» **Brief**:
Everything in the listing must be repeated word for word.

» **Input for this task**:

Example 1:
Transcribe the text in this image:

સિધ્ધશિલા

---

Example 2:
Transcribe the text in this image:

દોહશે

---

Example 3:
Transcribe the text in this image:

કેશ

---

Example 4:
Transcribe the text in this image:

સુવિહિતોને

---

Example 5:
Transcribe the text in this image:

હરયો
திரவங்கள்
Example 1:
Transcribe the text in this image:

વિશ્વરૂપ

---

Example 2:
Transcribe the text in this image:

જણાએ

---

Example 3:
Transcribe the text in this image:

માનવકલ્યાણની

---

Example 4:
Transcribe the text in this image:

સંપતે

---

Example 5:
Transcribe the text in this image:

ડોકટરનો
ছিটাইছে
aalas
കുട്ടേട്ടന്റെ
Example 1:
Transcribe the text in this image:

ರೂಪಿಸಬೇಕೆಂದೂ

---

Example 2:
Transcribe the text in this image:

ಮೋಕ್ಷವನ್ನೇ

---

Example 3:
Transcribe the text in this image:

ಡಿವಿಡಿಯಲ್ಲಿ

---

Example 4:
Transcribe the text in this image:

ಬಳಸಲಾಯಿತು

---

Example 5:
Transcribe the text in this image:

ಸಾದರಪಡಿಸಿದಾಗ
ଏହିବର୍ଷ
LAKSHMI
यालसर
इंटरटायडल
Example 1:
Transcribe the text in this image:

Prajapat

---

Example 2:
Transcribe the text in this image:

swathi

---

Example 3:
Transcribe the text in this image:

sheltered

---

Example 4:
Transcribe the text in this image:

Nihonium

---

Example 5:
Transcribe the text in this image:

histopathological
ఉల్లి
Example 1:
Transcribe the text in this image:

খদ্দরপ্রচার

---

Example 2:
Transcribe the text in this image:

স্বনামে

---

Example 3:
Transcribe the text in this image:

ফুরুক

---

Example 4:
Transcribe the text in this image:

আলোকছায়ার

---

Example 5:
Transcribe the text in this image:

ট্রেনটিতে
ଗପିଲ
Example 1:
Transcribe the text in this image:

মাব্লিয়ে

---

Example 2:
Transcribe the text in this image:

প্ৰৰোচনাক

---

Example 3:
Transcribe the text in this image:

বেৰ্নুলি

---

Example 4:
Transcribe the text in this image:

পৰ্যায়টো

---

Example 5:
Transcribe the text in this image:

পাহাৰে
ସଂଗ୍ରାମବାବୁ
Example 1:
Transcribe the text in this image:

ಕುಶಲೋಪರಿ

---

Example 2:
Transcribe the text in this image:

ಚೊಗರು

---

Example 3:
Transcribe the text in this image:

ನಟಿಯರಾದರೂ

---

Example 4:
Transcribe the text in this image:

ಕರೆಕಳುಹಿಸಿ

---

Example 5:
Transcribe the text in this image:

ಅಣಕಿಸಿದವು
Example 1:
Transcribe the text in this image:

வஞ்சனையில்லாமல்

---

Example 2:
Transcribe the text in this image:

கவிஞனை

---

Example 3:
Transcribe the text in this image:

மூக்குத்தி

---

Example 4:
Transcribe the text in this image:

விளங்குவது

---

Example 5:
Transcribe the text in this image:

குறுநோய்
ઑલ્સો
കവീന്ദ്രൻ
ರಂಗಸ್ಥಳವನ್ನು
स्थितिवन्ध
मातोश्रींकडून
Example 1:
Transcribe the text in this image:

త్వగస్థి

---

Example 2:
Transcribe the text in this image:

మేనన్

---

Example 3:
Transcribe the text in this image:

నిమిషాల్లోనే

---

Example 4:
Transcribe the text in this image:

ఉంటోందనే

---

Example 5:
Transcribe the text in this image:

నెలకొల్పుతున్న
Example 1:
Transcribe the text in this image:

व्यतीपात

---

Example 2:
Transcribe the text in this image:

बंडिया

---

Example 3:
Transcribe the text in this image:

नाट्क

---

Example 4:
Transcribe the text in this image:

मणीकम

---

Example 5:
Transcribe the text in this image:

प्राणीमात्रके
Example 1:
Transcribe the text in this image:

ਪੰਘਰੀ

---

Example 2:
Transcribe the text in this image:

» **Written solution**:
Example 1:
Transcribe the text in this image:

સિધ્ધશિલા

---

Example 2:
Transcribe the text in this image:

દોહશે

---

Example 3:
Transcribe the text in this image:

કેશ

---

Example 4:
Transcribe the text in this image:

સુવિહિતોને

---

Example 5:
Transcribe the text in this image:

હરયો
திரவங்கள்
Example 1:
Transcribe the text in this image:

વિશ્વરૂપ

---

Example 2:
Transcribe the text in this image:

જણાએ

---

Example 3:
Transcribe the text in this image:

માનવકલ્યાણની

---

Example 4:
Transcribe the text in this image:

સંપતે

---

Example 5:
Transcribe the text in this image:

ડોકટરનો
ছিটাইছে
aalas
കുട്ടേട്ടന്റെ
Example 1:
Transcribe the text in this image:

ರೂಪಿಸಬೇಕೆಂದೂ

---

Example 2:
Transcribe the text in this image:

ಮೋಕ್ಷವನ್ನೇ

---

Example 3:
Transcribe the text in this image:

ಡಿವಿಡಿಯಲ್ಲಿ

---

Example 4:
Transcribe the text in this image:

ಬಳಸಲಾಯಿತು

---

Example 5:
Transcribe the text in this image:

ಸಾದರಪಡಿಸಿದಾಗ
ଏହିବର୍ଷ
LAKSHMI
यालसर
इंटरटायडल
Example 1:
Transcribe the text in this image:

Prajapat

---

Example 2:
Transcribe the text in this image:

swathi

---

Example 3:
Transcribe the text in this image:

sheltered

---

Example 4:
Transcribe the text in this image:

Nihonium

---

Example 5:
Transcribe the text in this image:

histopathological
ఉల్లి
Example 1:
Transcribe the text in this image:

খদ্দরপ্রচার

---

Example 2:
Transcribe the text in this image:

স্বনামে

---

Example 3:
Transcribe the text in this image:

ফুরুক

---

Example 4:
Transcribe the text in this image:

আলোকছায়ার

---

Example 5:
Transcribe the text in this image:

ট্রেনটিতে
ଗପିଲ
Example 1:
Transcribe the text in this image:

মাব্লিয়ে

---

Example 2:
Transcribe the text in this image:

প্ৰৰোচনাক

---

Example 3:
Transcribe the text in this image:

বেৰ্নুলি

---

Example 4:
Transcribe the text in this image:

পৰ্যায়টো

---

Example 5:
Transcribe the text in this image:

পাহাৰে
ସଂଗ୍ରାମବାବୁ
Example 1:
Transcribe the text in this image:

ಕುಶಲೋಪರಿ

---

Example 2:
Transcribe the text in this image:

ಚೊಗರು

---

Example 3:
Transcribe the text in this image:

ನಟಿಯರಾದರೂ

---

Example 4:
Transcribe the text in this image:

ಕರೆಕಳುಹಿಸಿ

---

Example 5:
Transcribe the text in this image:

ಅಣಕಿಸಿದವು
Example 1:
Transcribe the text in this image:

வஞ்சனையில்லாமல்

---

Example 2:
Transcribe the text in this image:

கவிஞனை

---

Example 3:
Transcribe the text in this image:

மூக்குத்தி

---

Example 4:
Transcribe the text in this image:

விளங்குவது

---

Example 5:
Transcribe the text in this image:

குறுநோய்
ઑલ્સો
കവീന്ദ്രൻ
ರಂಗಸ್ಥಳವನ್ನು
स्थितिवन्ध
मातोश्रींकडून
Example 1:
Transcribe the text in this image:

త్వగస్థి

---

Example 2:
Transcribe the text in this image:

మేనన్

---

Example 3:
Transcribe the text in this image:

నిమిషాల్లోనే

---

Example 4:
Transcribe the text in this image:

ఉంటోందనే

---

Example 5:
Transcribe the text in this image:

నెలకొల్పుతున్న
Example 1:
Transcribe the text in this image:

व्यतीपात

---

Example 2:
Transcribe the text in this image:

बंडिया

---

Example 3:
Transcribe the text in this image:

नाट्क

---

Example 4:
Transcribe the text in this image:

मणीकम

---

Example 5:
Transcribe the text in this image:

प्राणीमात्रके
Example 1:
Transcribe the text in this image:

ਪੰਘਰੀ

---

Example 2:
Transcribe the text in this image:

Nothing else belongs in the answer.